De grootste angst voor een crediteur is dat een debiteur failliet gaat. Wat moet een crediteur doen op het moment dat hij kennis neemt van het faillissement van een debiteur. Moet hij zijn vordering indienen en wat er gebeurt er vervolgens?
Het faillissement is te beschouwen als een algemeen gerechtelijk beslag op de bezittingen van de gefailleerde dat effectief is vanaf 00.00 uur van de dag waarop het faillissement is uitgesproken. De taak van de curator is het afwikkelen van lopende verplichtingen en het te gelde maken van bezittingen ten behoeve van de crediteuren. Met name in de eerste dagen is de curator veelal bezig noodverbanden aan te brengen om kosten te besparen en bezittingen te verkopen.

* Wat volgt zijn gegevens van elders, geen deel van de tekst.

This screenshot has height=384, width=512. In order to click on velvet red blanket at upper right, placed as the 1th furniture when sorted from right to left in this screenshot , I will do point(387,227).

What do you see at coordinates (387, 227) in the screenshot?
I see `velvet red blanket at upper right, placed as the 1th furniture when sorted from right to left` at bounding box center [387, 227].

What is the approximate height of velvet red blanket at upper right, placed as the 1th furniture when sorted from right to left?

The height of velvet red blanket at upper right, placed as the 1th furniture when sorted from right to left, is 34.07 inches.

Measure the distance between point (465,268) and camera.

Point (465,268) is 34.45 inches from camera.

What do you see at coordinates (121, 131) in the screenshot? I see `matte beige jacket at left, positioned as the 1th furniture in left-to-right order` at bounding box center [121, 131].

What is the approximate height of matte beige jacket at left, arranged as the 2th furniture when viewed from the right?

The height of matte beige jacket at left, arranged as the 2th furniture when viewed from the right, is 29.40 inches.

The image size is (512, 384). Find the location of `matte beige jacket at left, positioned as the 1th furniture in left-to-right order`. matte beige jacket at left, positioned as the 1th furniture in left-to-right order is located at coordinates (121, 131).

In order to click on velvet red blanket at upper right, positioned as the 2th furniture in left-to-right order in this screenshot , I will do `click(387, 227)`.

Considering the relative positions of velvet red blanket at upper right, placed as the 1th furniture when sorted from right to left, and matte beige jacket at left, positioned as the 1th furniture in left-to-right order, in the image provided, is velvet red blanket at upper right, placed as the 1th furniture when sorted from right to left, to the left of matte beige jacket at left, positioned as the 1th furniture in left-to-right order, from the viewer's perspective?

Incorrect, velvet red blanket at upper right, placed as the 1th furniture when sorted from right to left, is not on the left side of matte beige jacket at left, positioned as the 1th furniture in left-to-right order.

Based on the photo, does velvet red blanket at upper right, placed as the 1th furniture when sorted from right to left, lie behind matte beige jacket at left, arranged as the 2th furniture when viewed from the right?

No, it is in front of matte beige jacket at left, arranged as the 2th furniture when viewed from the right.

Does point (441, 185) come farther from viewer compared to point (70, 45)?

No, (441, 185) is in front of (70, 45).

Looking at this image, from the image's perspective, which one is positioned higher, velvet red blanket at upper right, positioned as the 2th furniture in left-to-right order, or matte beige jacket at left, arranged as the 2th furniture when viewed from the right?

Indienen vordering en opvragen informatie
Zoals gesteld gaat de faillissementswet uit van de fictie dat het faillissement bekend is vanaf de dag (00.00 uur) van het uitspreken ervan.
De meeste crediteuren vernemen echter van het faillissement doordat zij in reactie op een aanmaning die zij aan een debiteur verzenden een kort briefje ontvangen van een curator. Na dit ontvangstbevestigingsbriefje komt meestal de grote stilte. De curator is doende met de afwikkeling en zal de crediteuren normaliter tussentijds niet nader informeren. Crediteuren willen vanzelfsprekend op zo kort mogelijke termijn duidelijkheid omtrent de kansen op een uitkering, terwijl de curator lopende het faillissement niet altijd een goede inschatting kan geven en een faillissement vaak langere tijd (soms jaren) kan slepen. Crediteuren kunnen tussentijds informatie verkrijgen via het driemaandelijkse openbare faillissementsverslag dat de curator op de griffie van de rechtbank waar het faillissement is uitgesproken moet deponeren. Het verslag is gratis in te zien en kopieën zijn verkrijgbaar, zij het niet bij alle rechtbanken gratis. In de meeste gevallen (ongeveer 95%) blijft er na de afwikkeling niets over voor de gewone crediteuren. Toch heeft het zin een vordering in te dienen. Met de (slot)brief van de curator waarin is opgenomen dat er geen uitkering is gedaan, kan de crediteur de afgedragen BTW terugvorderen van de fiscus.